> Your assignment: Nothing but the lines from the one that contains "table_cell [633, 119, 1151, 158]" through the end of the data should be reproduced, and each must match exactly.

> Exercise data:
Content starts

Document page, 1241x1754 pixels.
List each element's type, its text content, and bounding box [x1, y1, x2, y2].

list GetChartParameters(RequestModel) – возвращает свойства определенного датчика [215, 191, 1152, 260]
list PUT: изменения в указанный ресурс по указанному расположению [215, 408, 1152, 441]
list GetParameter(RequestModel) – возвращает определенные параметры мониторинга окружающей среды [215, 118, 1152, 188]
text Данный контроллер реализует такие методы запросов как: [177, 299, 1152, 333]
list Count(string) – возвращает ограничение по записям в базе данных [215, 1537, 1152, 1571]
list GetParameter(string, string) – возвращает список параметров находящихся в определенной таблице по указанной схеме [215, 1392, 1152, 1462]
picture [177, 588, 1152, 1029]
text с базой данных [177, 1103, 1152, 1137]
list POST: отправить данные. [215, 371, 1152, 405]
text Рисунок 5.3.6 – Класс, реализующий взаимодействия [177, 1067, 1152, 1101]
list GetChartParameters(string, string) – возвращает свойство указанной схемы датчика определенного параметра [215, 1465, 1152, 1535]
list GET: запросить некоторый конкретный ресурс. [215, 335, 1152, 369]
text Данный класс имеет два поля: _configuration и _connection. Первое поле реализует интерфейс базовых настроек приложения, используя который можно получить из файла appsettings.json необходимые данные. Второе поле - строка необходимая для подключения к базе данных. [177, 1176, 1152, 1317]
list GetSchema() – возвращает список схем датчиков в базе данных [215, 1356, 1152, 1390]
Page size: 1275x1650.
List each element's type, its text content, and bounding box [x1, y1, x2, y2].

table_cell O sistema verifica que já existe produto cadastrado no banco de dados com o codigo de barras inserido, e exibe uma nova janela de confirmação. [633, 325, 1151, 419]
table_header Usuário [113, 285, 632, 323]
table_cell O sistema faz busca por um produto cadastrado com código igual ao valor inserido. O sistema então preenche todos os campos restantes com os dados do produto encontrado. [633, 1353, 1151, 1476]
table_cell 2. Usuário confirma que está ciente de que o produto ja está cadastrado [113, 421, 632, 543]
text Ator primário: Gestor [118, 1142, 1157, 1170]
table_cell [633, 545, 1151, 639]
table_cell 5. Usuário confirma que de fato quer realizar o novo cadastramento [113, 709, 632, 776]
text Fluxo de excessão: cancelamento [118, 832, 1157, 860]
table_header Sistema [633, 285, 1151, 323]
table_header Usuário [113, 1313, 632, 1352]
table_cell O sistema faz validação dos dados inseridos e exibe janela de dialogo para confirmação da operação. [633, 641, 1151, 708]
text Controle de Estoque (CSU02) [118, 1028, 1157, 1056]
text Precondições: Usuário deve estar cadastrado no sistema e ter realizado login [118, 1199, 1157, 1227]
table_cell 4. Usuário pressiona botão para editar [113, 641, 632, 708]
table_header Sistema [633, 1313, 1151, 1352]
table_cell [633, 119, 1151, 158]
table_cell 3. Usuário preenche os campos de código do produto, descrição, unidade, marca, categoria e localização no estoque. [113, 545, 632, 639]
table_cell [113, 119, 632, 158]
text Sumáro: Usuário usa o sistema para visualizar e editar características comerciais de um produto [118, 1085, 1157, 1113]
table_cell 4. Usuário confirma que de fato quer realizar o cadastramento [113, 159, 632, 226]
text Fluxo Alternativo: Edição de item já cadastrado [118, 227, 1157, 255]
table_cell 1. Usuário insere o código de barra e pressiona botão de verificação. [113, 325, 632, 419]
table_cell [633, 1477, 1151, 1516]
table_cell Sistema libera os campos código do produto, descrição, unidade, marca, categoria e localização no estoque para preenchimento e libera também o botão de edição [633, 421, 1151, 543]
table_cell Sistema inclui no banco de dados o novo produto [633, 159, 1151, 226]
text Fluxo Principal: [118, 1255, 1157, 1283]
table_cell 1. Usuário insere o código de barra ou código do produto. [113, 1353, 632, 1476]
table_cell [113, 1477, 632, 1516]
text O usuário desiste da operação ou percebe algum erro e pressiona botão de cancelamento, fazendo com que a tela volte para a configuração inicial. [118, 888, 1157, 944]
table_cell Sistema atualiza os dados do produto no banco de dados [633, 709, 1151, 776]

Content ends

> Written reply:
table_cell [633, 119, 1151, 158]
table_cell 3. Usuário preenche os campos de código do produto, descrição, unidade, marca, categoria e localização no estoque. [113, 545, 632, 639]
table_cell [113, 119, 632, 158]
text Sumáro: Usuário usa o sistema para visualizar e editar características comerciais de um produto [118, 1085, 1157, 1113]
table_cell 4. Usuário confirma que de fato quer realizar o cadastramento [113, 159, 632, 226]
text Fluxo Alternativo: Edição de item já cadastrado [118, 227, 1157, 255]
table_cell 1. Usuário insere o código de barra e pressiona botão de verificação. [113, 325, 632, 419]
table_cell [633, 1477, 1151, 1516]
table_cell Sistema libera os campos código do produto, descrição, unidade, marca, categoria e localização no estoque para preenchimento e libera também o botão de edição [633, 421, 1151, 543]
table_cell Sistema inclui no banco de dados o novo produto [633, 159, 1151, 226]
text Fluxo Principal: [118, 1255, 1157, 1283]
table_cell 1. Usuário insere o código de barra ou código do produto. [113, 1353, 632, 1476]
table_cell [113, 1477, 632, 1516]
text O usuário desiste da operação ou percebe algum erro e pressiona botão de cancelamento, fazendo com que a tela volte para a configuração inicial. [118, 888, 1157, 944]
table_cell Sistema atualiza os dados do produto no banco de dados [633, 709, 1151, 776]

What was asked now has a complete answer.